Text for analysis:

3. Add Events to Measure

Common events:

  • PAPI_TOT_CYC - Total CPU cycles
  • PAPI_TOT_INS - Total instructions
  • PAPI_L1_DCM - L1 data cache misses
  • PAPI_L2_DCM - L2 data cache misses
  • PAPI_BR_MSP - Branch mispredictions
  • PAPI_FP_OPS - Floating point operations
retval = PAPI_add_event(EventSet, PAPI_TOT_CYC);
if (retval != PAPI_OK) {
    fprintf(stderr, "Error adding event: %s\n", PAPI_strerror(retval));
    exit(1);
}

4. Start Measurement

retval = PAPI_start(EventSet);
if (retval != PAPI_OK) {
    fprintf(stderr, "Error starting counters: %s\n", PAPI_strerror(retval));
    exit(1);
}

5. Execute Code to Measure

// Your code here
for (int i = 0; i < iterations; i++) {
    // computation
}

6. Stop and Read Values

long long values[1];
retval = PAPI_stop(EventSet, values);
if (retval != PAPI_OK) {
    fprintf(stderr, "Error stopping counters: %s\n", PAPI_strerror(retval));
    exit(1);
}

printf("Total cycles: %lld\n", values[0]);

7. Cleanup

PAPI_cleanup_eventset(EventSet);
PAPI_destroy_eventset(&EventSet);
PAPI_shutdown();

Complete code examples

C code example

Here is a complete working example in C that demonstrates all the steps together:

/* Created by Veselin Kolev <v.kolev@discoverer.bg> on 31 December 2025
 *
 * Complete PAPI Example
 *
 * This program demonstrates basic usage of PAPI to measure hardware
 * performance counters. It performs a simple computation and measures
 * CPU cycles, instructions, and cache misses.

The data:
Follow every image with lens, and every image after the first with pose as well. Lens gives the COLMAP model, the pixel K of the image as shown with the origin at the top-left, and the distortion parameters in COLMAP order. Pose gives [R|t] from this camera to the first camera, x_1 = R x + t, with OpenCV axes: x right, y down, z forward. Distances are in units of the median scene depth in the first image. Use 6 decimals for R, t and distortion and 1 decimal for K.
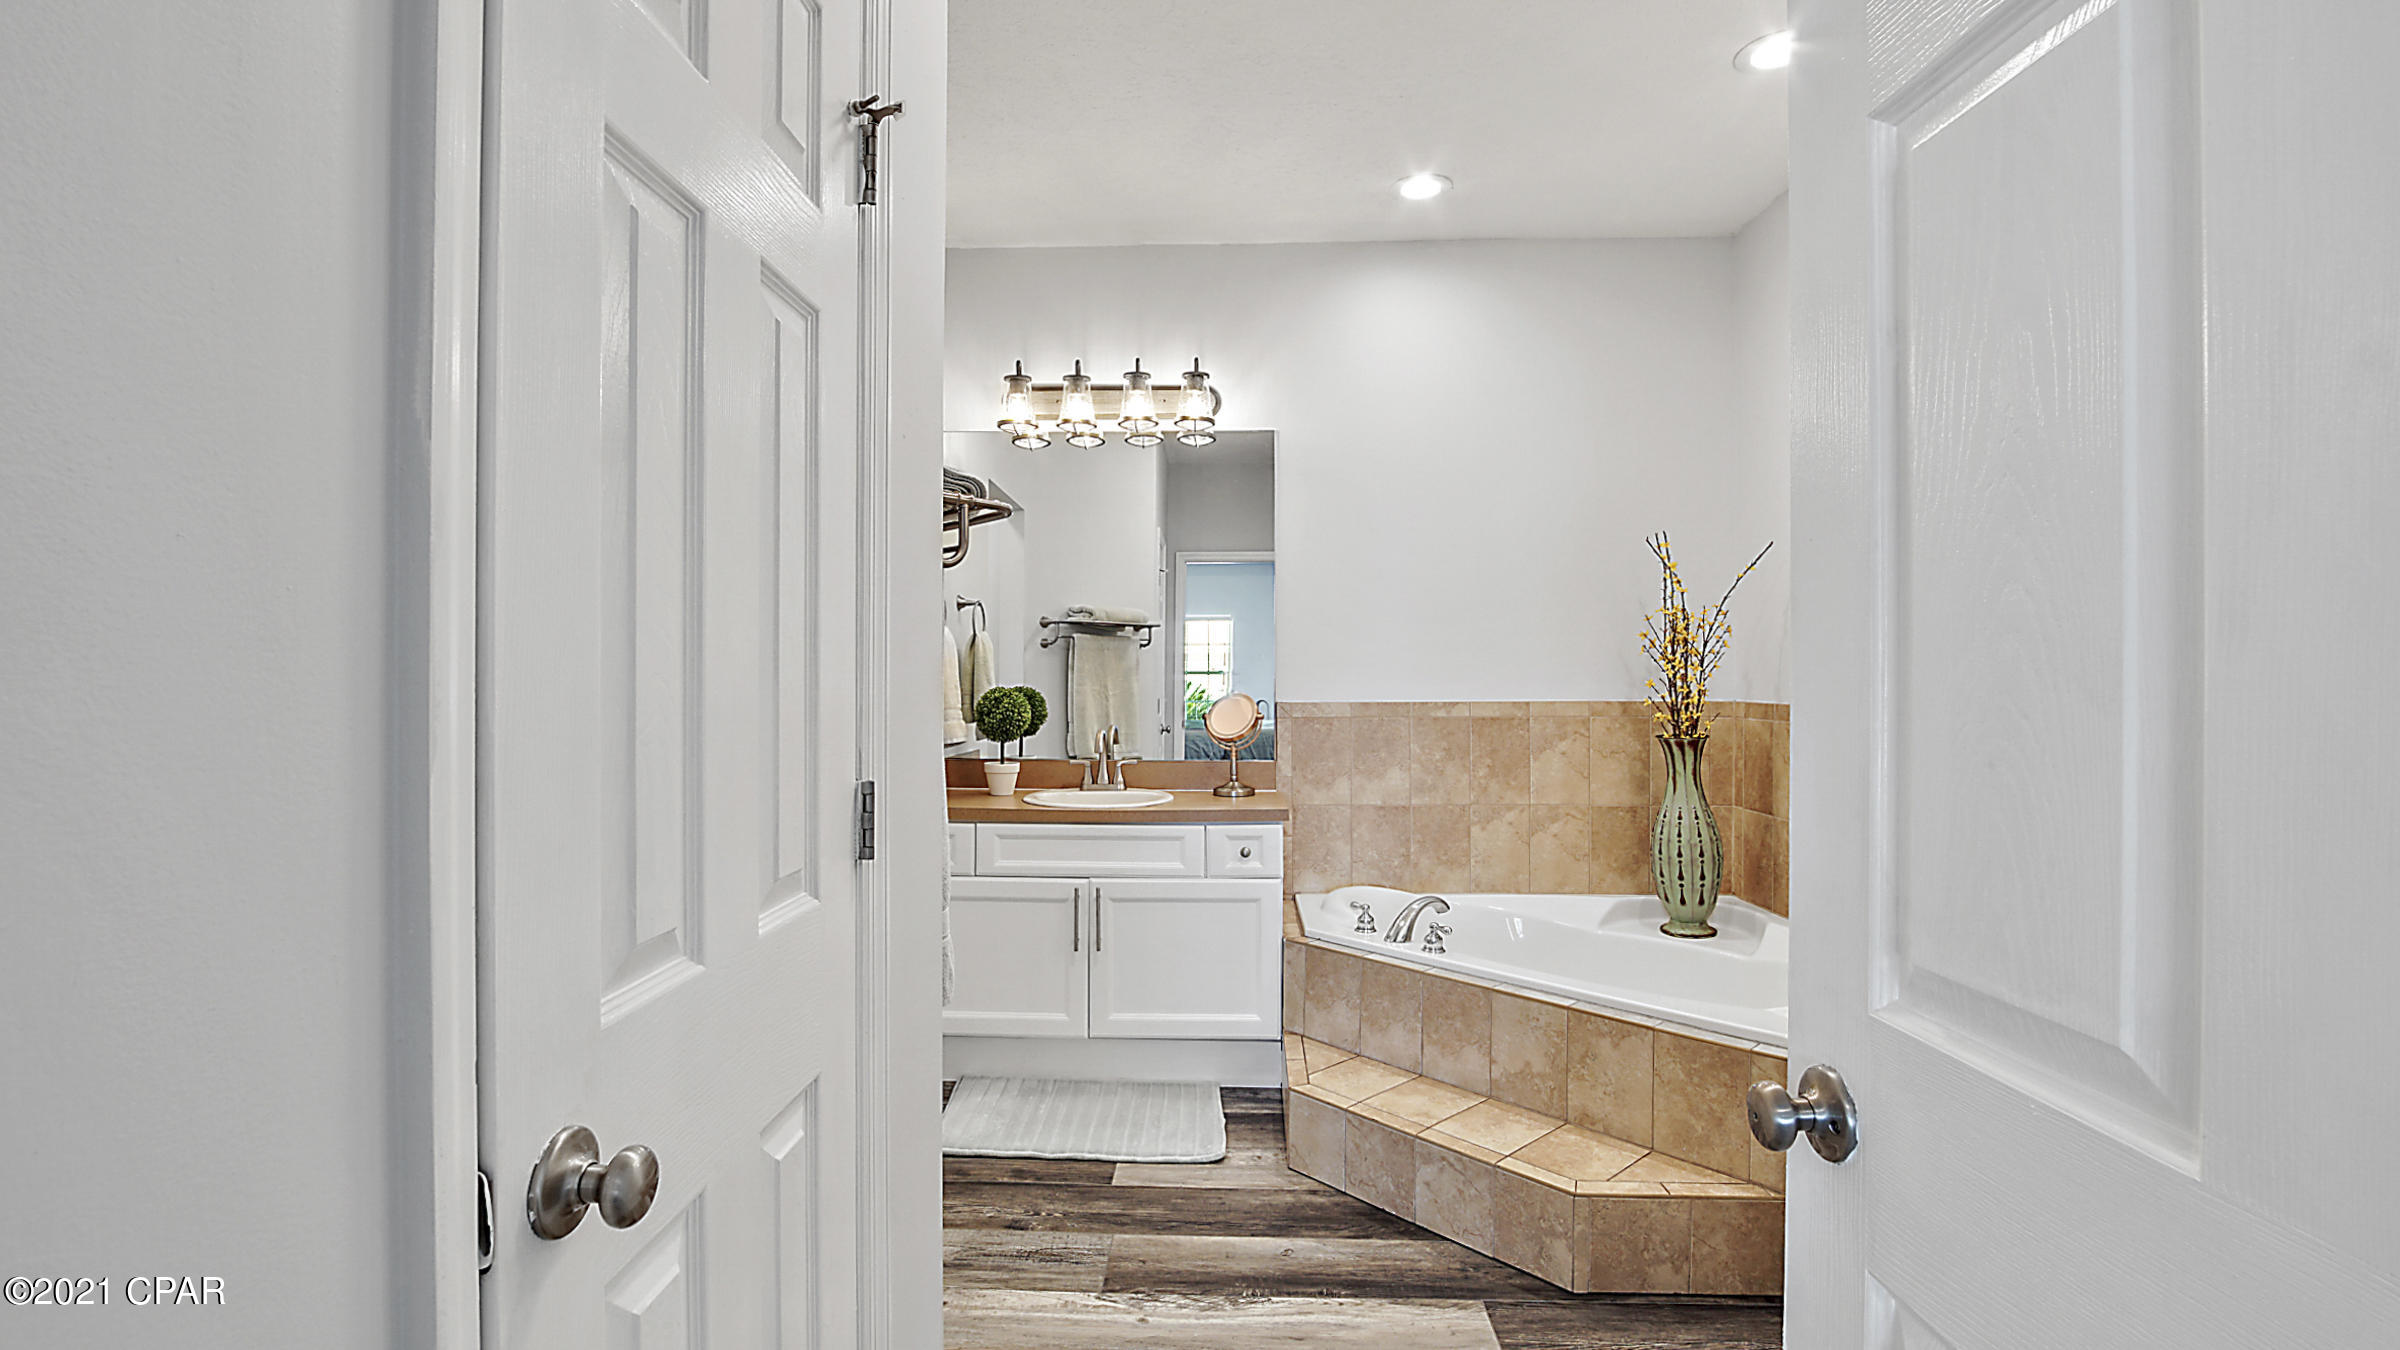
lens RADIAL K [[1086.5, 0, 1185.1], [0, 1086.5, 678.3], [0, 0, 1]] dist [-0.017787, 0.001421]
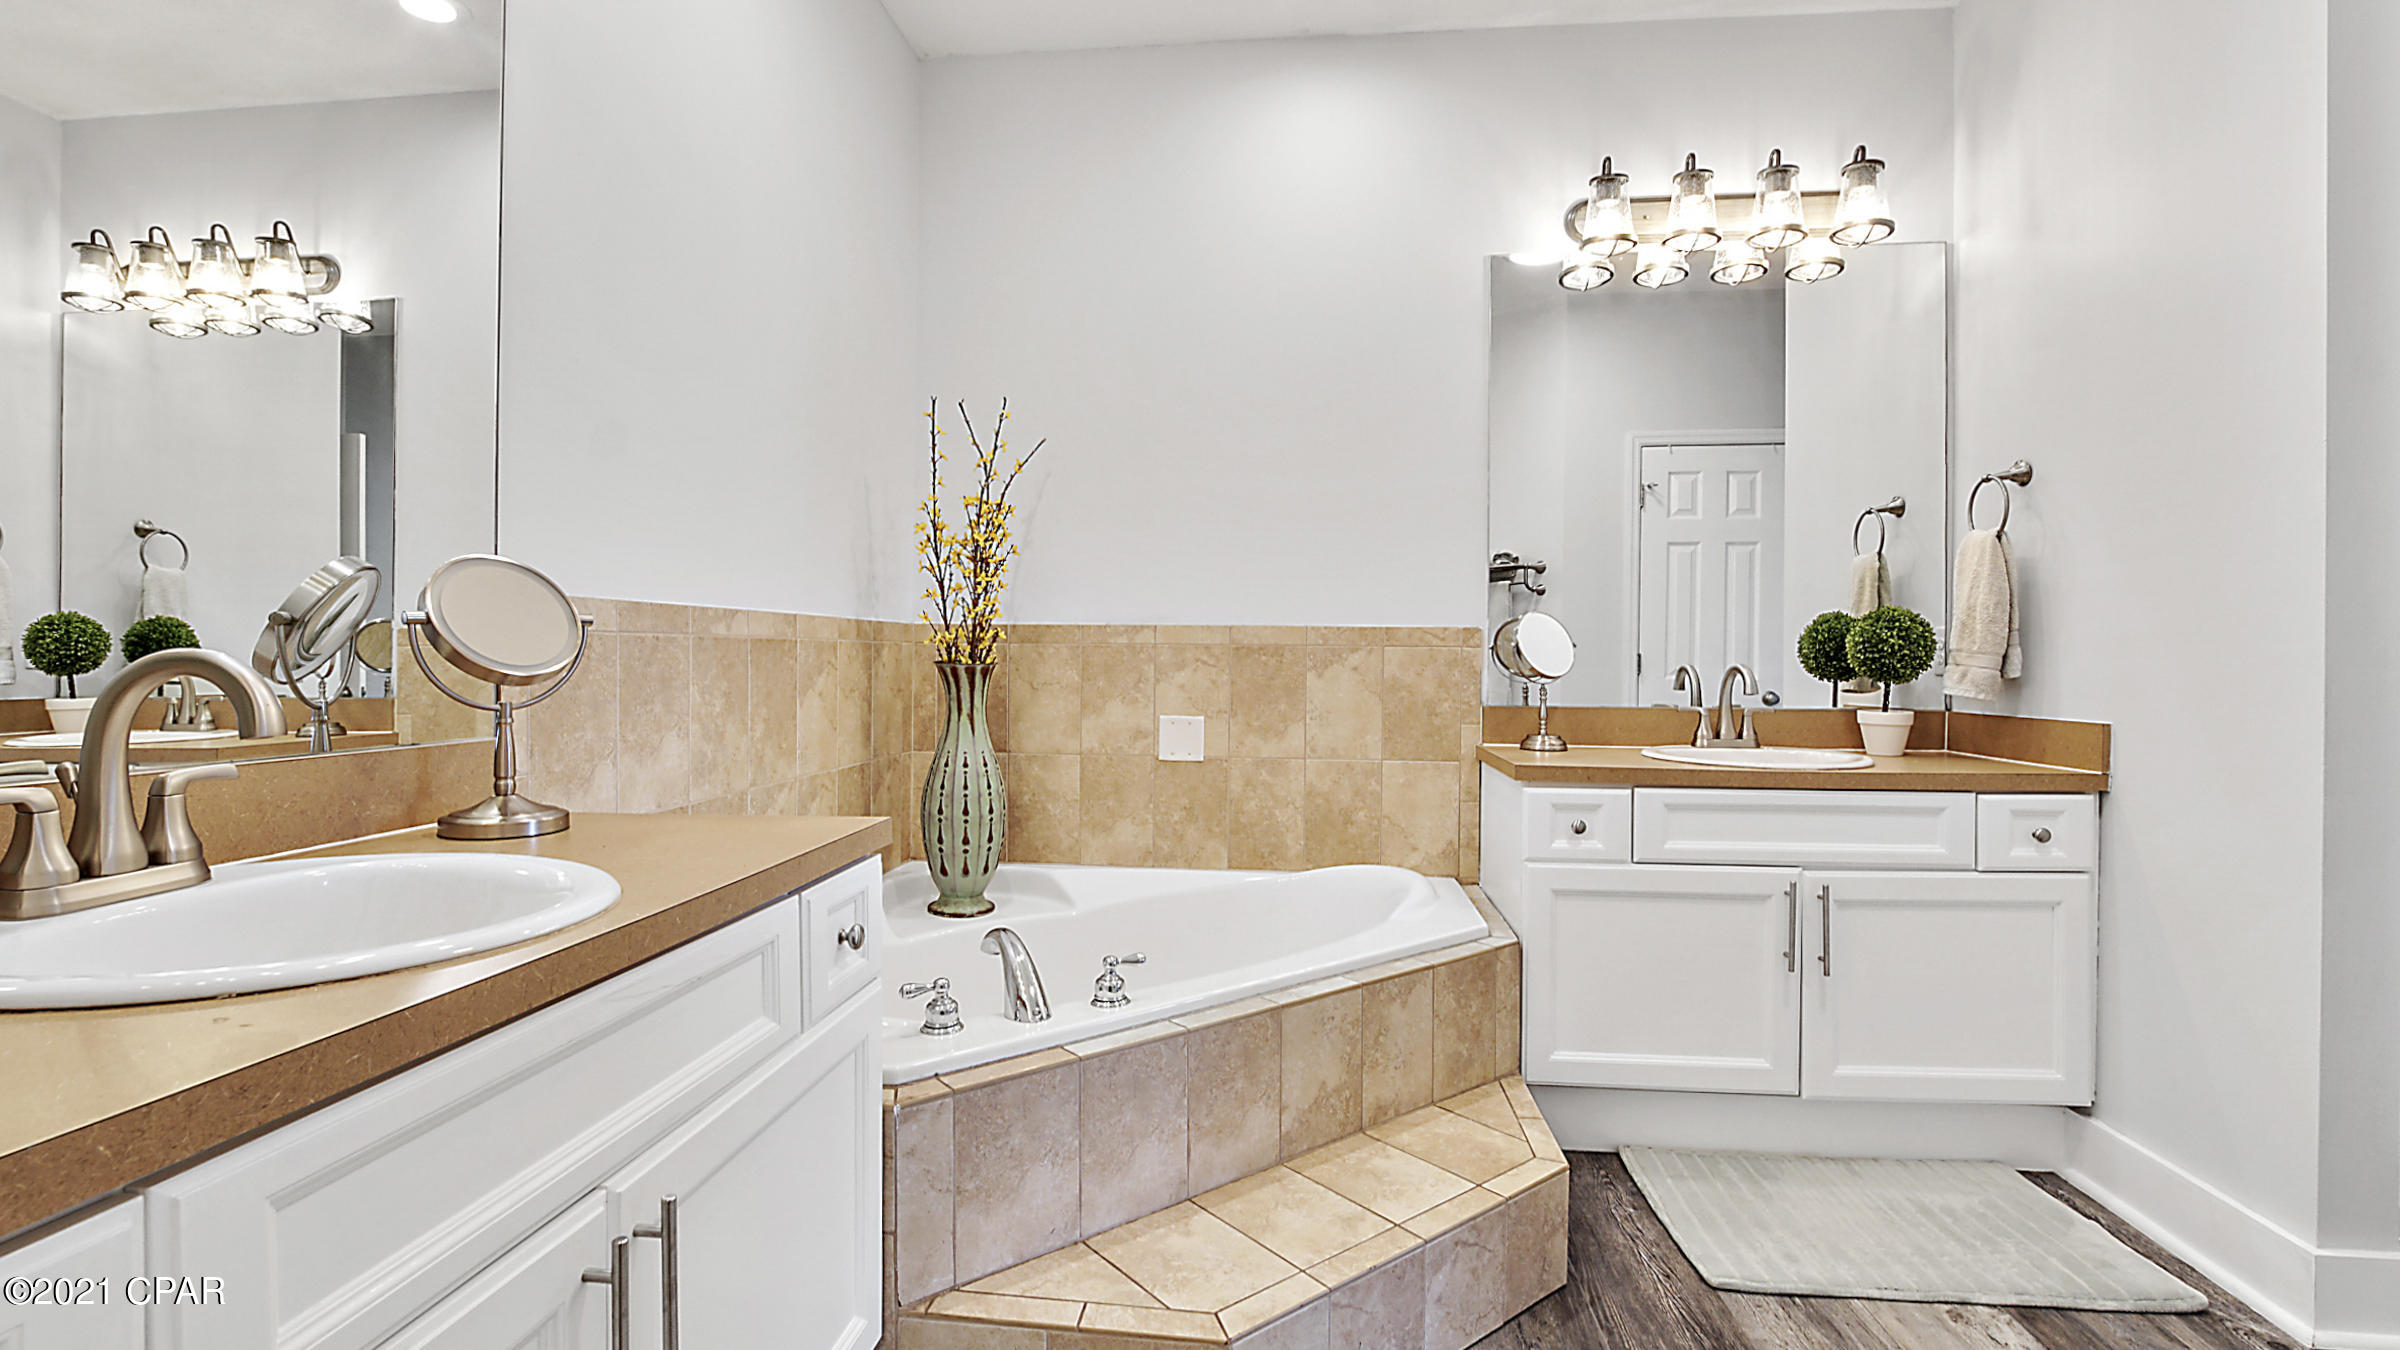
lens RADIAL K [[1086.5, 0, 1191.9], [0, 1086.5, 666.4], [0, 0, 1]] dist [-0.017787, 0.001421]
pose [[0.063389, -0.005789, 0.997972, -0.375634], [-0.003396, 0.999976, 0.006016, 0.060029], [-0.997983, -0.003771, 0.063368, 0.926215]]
==
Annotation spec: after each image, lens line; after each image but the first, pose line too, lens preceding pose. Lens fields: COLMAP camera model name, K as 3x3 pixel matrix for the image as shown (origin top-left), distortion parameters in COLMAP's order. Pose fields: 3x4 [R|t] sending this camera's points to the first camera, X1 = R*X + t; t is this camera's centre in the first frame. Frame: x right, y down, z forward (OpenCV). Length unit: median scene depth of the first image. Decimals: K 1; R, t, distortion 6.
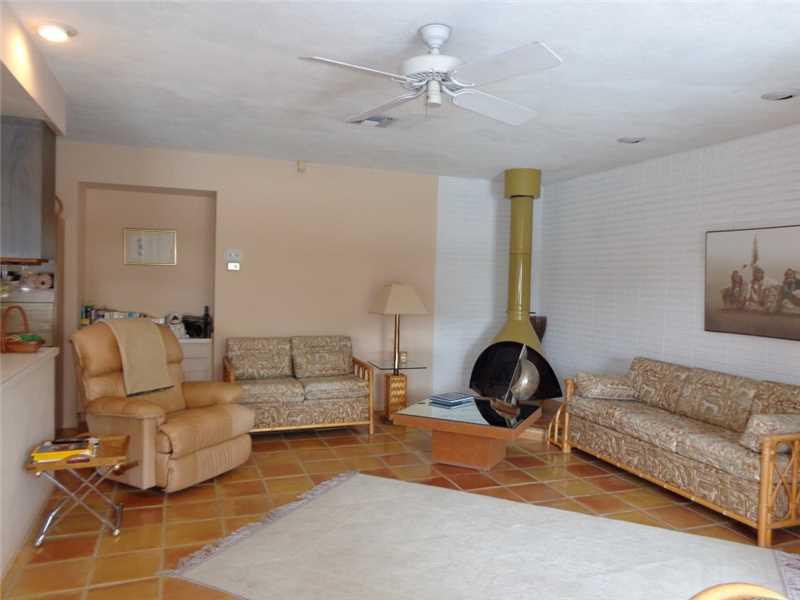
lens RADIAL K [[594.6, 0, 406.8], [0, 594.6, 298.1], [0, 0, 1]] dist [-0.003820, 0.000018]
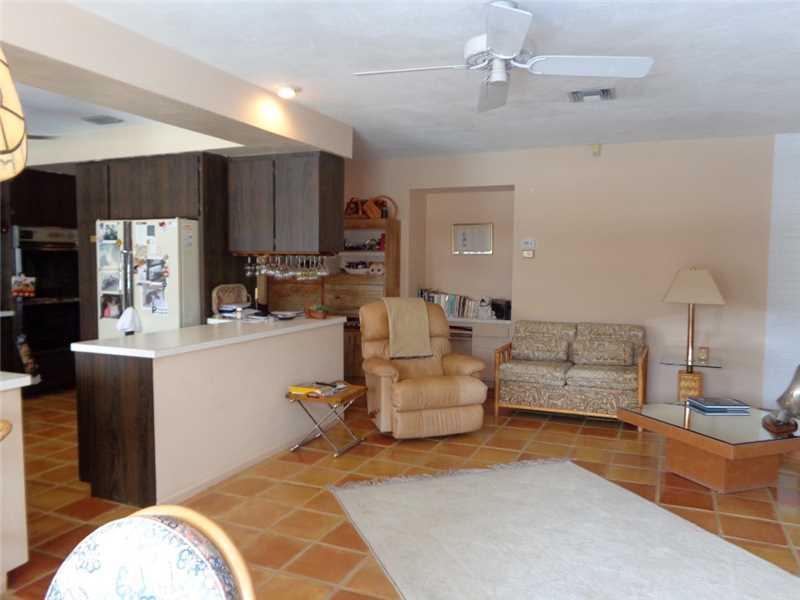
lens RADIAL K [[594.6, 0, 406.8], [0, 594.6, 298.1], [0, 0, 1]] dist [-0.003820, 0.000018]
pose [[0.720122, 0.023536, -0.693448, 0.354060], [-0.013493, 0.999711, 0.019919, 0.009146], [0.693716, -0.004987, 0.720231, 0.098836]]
---
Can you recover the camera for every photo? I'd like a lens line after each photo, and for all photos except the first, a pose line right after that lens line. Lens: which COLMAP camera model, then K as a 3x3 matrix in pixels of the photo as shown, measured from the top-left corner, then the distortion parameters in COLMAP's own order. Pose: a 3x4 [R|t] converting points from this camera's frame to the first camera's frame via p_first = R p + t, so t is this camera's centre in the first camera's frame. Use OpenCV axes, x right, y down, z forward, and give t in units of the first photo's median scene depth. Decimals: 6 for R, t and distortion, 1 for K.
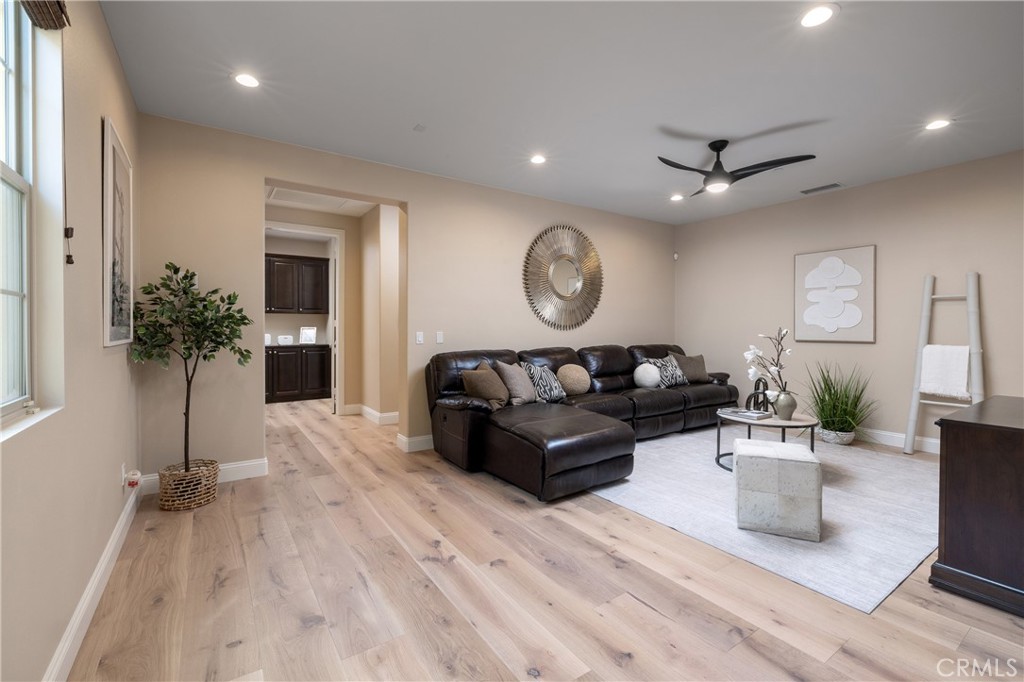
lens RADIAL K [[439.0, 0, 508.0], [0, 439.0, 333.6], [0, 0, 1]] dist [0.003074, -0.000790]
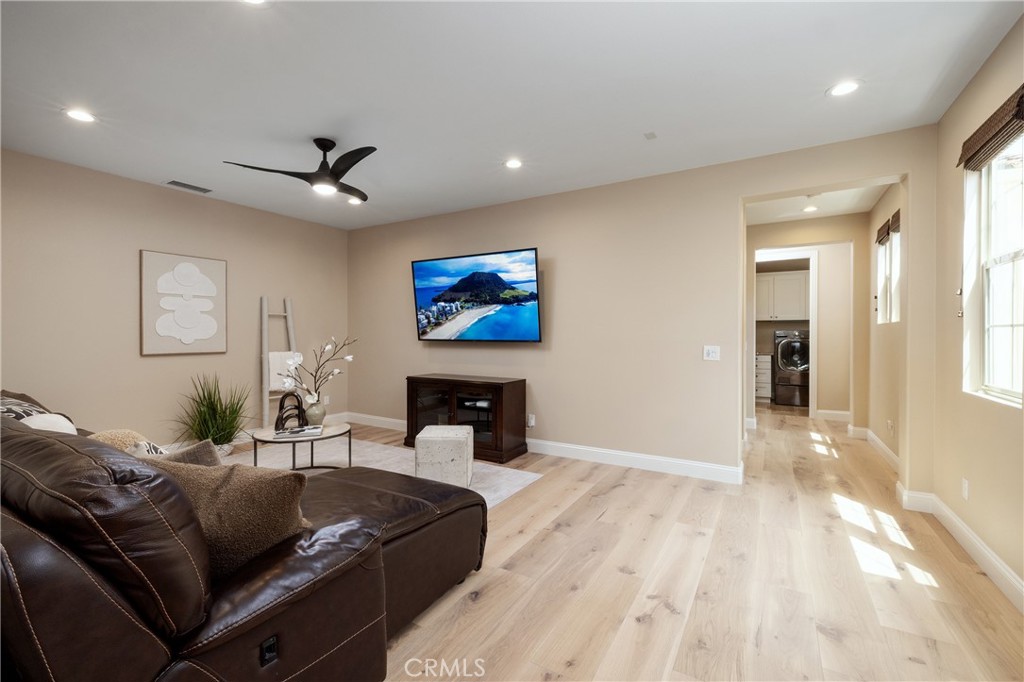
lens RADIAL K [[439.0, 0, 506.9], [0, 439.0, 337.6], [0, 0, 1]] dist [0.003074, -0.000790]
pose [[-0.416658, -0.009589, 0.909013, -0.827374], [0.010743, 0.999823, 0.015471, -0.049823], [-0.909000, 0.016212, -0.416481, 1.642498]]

Exercise goal: Turn the paragraph in the text on PAPI performance counters that begins "This program demonstrates basic usage" into a short list that keeps its main facts.

Result of the exercise:
- The program shows basic use of PAPI to measure hardware performance counters.
- It performs a simple computation.
- It measures CPU cycles, instructions, and cache misses.